There's a rather high learning curve involved but in the long run it's the best option. If you decide to use fork your program will eventually become very complex and probably more unmanageable than if you used POE in the first place.

Here's some useful examples:
[poe.perl.org...]

VectorJ

3:08 am on Dec 31, 2005 (gmt 0)

10+ Year Member



In my experience, the most stable way to do this is by forking a process for each webpage and having them report to a single daemon via domain sockets. It sounds much more complicated than it is; all the info you need to achieve this is in the Camel Book.

I don't know how well it would work if the processes are run based on user input on a webpage. My guess is that it wouldn't work well.

VectorJ

3:10 am on Dec 31, 2005 (gmt 0)

10+ Year Member



Additionally, I second bennymack about POE. I've heard that POE is the way to go. The only reason I don't mention it is that I don't have any experience with POE so can't say one way or the other....

Phoog

1:40 pm on Jan 15, 2006 (gmt 0)

10+ Year Member



"In my experience, the most stable way to do this is by forking a process for each webpage and having them report to a single daemon via domain sockets. It sounds much more complicated than it is; all the info you need to achieve this is in the Camel Book."

Thanks for the help!

But the only info about forking I can find doesent match what I want to do.

Do you know of any guide or exapmle that take up this? I cant be the only one that trying to do this, and the Fork manual doesent leave mutch info about this.

Thanks again...

bennymack

7:10 pm on Jan 15, 2006 (gmt 0)

10+ Year Member



I guess I'd need some more info before I could suggest a more suitable solution.

First of all, how is the output of the page fetches handled? I assume you're going to need to have access to it in the parent process.

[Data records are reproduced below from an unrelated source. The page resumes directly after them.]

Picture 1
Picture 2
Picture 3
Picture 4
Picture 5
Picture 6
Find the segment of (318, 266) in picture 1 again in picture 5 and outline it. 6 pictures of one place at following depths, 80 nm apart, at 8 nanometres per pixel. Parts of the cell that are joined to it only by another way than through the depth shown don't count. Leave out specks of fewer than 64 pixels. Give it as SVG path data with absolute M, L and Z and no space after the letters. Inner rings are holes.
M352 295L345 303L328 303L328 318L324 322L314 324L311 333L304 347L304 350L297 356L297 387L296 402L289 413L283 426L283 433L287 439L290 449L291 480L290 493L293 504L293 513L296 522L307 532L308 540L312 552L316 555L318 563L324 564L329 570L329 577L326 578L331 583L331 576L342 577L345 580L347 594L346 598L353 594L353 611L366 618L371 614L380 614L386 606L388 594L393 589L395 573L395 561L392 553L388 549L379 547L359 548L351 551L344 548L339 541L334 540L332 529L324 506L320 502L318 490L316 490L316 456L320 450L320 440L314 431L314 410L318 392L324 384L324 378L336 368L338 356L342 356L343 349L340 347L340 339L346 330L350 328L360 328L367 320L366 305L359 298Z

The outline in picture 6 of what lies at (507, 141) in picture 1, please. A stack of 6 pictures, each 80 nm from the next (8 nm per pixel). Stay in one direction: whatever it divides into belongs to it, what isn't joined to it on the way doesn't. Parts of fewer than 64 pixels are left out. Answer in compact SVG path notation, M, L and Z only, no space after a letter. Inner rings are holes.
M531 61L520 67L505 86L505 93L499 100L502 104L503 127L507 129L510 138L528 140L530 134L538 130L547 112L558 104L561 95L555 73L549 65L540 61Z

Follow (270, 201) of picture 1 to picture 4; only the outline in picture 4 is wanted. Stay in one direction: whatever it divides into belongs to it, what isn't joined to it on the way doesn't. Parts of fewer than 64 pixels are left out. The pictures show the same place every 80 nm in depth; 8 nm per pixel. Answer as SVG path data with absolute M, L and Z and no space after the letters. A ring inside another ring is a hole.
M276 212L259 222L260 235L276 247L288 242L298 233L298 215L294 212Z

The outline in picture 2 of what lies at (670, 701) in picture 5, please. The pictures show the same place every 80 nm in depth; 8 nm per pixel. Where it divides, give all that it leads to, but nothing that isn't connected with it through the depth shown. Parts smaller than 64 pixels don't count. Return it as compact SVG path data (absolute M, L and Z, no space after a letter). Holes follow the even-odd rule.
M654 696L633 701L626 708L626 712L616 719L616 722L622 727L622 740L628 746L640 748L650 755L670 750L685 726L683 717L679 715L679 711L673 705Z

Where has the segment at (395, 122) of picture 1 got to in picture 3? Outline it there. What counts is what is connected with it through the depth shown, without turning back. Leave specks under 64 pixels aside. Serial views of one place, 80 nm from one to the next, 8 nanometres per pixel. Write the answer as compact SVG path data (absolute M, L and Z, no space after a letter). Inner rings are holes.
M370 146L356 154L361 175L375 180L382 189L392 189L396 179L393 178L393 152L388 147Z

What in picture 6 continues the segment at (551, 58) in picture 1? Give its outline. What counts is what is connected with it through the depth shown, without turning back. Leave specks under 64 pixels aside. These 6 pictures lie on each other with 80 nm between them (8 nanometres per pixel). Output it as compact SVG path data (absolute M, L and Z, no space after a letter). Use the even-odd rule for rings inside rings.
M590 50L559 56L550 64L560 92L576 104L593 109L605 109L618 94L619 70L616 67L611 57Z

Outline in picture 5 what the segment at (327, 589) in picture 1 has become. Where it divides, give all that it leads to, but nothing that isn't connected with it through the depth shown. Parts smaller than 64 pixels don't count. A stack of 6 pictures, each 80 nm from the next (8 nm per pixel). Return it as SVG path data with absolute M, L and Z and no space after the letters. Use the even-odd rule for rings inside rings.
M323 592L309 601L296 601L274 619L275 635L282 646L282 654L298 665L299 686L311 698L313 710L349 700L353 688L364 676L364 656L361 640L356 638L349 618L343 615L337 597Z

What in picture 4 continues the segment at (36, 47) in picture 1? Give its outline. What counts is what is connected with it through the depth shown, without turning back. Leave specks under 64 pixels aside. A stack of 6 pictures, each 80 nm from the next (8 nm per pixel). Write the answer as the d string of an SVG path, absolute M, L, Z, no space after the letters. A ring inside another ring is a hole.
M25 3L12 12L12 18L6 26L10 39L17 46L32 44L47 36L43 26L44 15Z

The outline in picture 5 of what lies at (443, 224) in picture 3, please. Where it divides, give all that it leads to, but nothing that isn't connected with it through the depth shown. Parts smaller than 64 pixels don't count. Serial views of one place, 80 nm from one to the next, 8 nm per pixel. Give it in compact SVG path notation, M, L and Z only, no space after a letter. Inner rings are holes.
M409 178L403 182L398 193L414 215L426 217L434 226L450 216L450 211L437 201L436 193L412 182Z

Here's an example that forks several processes and then the parent reads the child output:


use strict;
use warnings;
use IO::Select;

my $io = IO::Select->new();

for (1 .. 5) {
pipe my $read, my $write;

if (fork) {
# parent
close $write;
$io->add($read);
next;
}
else {
# child
close $read;
my $time = int rand(5);
sleep $time;
print $write "$$ forked and slept $time\n";
print $write "done\n";
exit;
}
}

while (my @ready = $io->can_read) {
for (@ready) {
print scalar(<$_>);
$io->remove($_);
}
}

There's some other important concepts to learn. Like how to correctly use

wait
and
waitpid
to reap child processes.

Phoog

8:46 am on Jan 16, 2006 (gmt 0)

10+ Year Member



Thanks Bennymack!
Will look in to that code later.

And as you assume, I need to continue to handle the data in the parent. I just want the fetching of the pages to work at the same time, when the pages are fetched I need to continue to work with the data. The output from the pages are saved in a hash.

Thanks